WHAT TO WORK ON: Reproduce the rows from the start through the line containing "Reading left to right, what", substituting "graph" for every occurrence of "chart" and leaving all other text unchanged.

MATERIAL TO PROCESS:
____________
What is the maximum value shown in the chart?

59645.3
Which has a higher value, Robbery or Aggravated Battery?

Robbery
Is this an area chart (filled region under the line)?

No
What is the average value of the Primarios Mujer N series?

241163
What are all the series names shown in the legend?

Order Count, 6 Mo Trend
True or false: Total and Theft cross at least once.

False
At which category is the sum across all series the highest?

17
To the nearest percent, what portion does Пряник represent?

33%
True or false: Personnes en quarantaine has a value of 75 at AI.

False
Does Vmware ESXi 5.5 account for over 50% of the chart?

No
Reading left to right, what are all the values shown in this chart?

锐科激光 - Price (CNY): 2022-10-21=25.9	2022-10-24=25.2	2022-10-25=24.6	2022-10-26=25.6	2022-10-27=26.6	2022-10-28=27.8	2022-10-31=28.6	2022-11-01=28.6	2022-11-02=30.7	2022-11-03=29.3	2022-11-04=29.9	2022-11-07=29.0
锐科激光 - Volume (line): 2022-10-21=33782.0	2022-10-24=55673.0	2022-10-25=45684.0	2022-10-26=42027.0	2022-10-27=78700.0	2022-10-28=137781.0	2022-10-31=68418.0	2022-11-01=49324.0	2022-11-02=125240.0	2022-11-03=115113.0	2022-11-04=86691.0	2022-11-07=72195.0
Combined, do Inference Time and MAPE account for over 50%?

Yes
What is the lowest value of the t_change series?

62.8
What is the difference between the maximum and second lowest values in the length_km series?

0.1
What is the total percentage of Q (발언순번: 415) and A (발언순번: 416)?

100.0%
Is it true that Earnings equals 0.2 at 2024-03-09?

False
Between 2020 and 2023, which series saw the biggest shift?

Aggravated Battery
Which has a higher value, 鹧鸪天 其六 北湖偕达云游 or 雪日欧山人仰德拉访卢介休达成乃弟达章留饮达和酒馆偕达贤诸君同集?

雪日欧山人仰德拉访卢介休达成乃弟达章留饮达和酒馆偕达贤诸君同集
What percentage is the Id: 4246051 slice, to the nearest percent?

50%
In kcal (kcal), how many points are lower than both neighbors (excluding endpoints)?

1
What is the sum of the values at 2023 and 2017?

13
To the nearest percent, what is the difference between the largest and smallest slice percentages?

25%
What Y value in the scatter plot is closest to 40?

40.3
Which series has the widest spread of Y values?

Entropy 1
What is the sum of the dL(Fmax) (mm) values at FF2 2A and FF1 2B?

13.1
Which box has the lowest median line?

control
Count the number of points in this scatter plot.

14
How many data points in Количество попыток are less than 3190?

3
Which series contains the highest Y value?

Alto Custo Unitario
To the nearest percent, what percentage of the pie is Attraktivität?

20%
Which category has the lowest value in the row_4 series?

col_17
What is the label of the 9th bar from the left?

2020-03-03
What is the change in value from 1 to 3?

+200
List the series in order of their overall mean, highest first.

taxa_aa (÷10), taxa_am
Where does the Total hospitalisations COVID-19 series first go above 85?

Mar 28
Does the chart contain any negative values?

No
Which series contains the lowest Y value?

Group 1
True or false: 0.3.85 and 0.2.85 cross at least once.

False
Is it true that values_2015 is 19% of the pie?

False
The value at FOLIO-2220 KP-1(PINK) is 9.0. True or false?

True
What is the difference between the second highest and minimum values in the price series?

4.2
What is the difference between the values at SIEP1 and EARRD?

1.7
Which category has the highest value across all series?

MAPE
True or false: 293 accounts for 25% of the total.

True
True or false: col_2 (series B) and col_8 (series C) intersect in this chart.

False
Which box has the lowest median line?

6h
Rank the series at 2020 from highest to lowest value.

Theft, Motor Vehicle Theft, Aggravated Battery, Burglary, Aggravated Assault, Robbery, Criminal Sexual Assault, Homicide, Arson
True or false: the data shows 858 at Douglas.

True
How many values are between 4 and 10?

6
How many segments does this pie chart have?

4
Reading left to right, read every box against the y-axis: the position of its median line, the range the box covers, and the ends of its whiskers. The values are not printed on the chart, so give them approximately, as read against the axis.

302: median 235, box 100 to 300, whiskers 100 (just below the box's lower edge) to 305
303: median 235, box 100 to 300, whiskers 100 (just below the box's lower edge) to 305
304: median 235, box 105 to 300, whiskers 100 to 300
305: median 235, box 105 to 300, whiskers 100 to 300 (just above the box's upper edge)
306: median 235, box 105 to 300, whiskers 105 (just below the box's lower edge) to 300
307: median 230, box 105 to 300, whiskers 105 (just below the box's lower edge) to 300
____________
ANSWER FOR THE TASK:
What is the maximum value shown in the graph?

59645.3
Which has a higher value, Robbery or Aggravated Battery?

Robbery
Is this an area graph (filled region under the line)?

No
What is the average value of the Primarios Mujer N series?

241163
What are all the series names shown in the legend?

Order Count, 6 Mo Trend
True or false: Total and Theft cross at least once.

False
At which category is the sum across all series the highest?

17
To the nearest percent, what portion does Пряник represent?

33%
True or false: Personnes en quarantaine has a value of 75 at AI.

False
Does Vmware ESXi 5.5 account for over 50% of the graph?

No
Reading left to right, what are all the values shown in this graph?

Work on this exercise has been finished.